start Rows

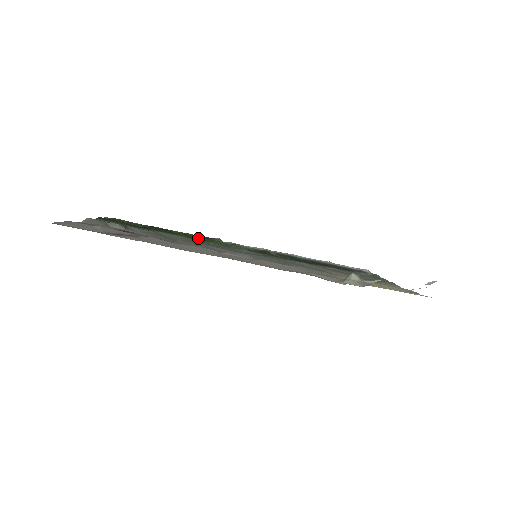
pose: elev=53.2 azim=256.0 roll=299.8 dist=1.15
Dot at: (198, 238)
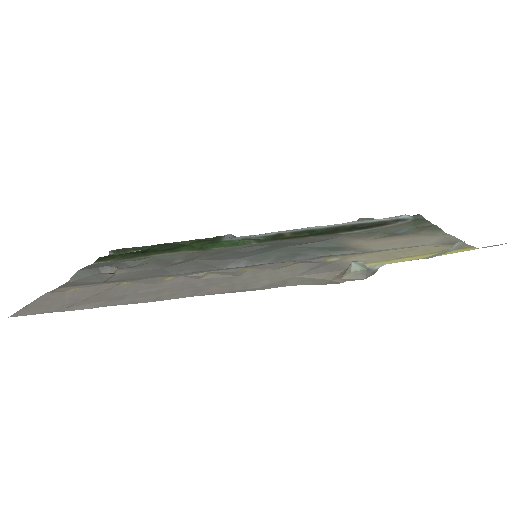
Dot at: (202, 246)
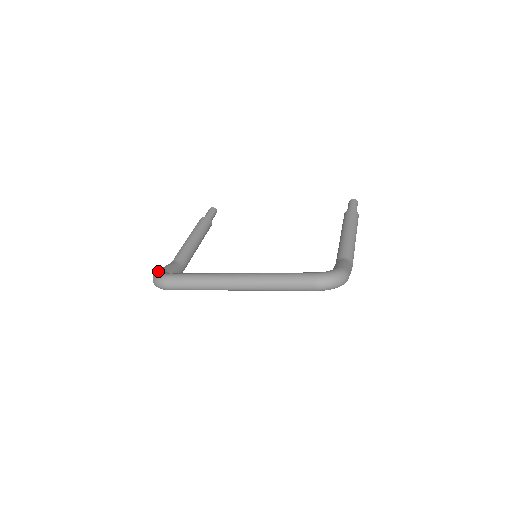
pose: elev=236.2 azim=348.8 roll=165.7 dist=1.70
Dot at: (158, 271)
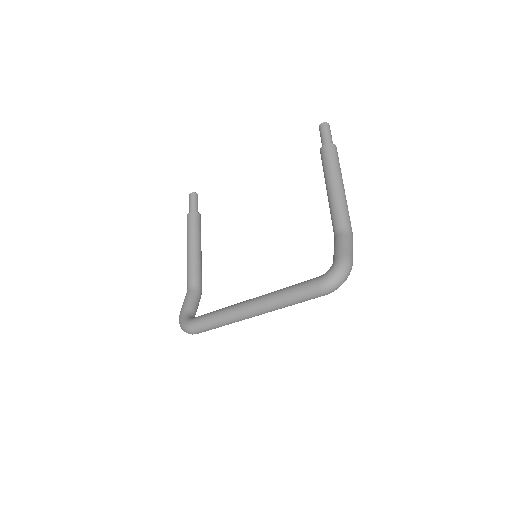
Dot at: (180, 318)
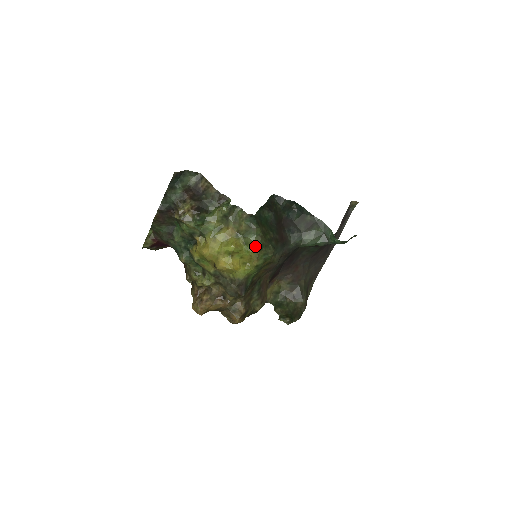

end Rows

## Prompt
Could you write out every one of the rows above word for word, leaving out the pictures?

## Completed task
pose: elev=53.2 azim=256.0 roll=299.8 dist=1.15
Dot at: (198, 238)
Dot at: (202, 246)
pose: elev=236.2 azim=348.8 roll=165.7 dist=1.70
Dot at: (158, 271)
Dot at: (180, 318)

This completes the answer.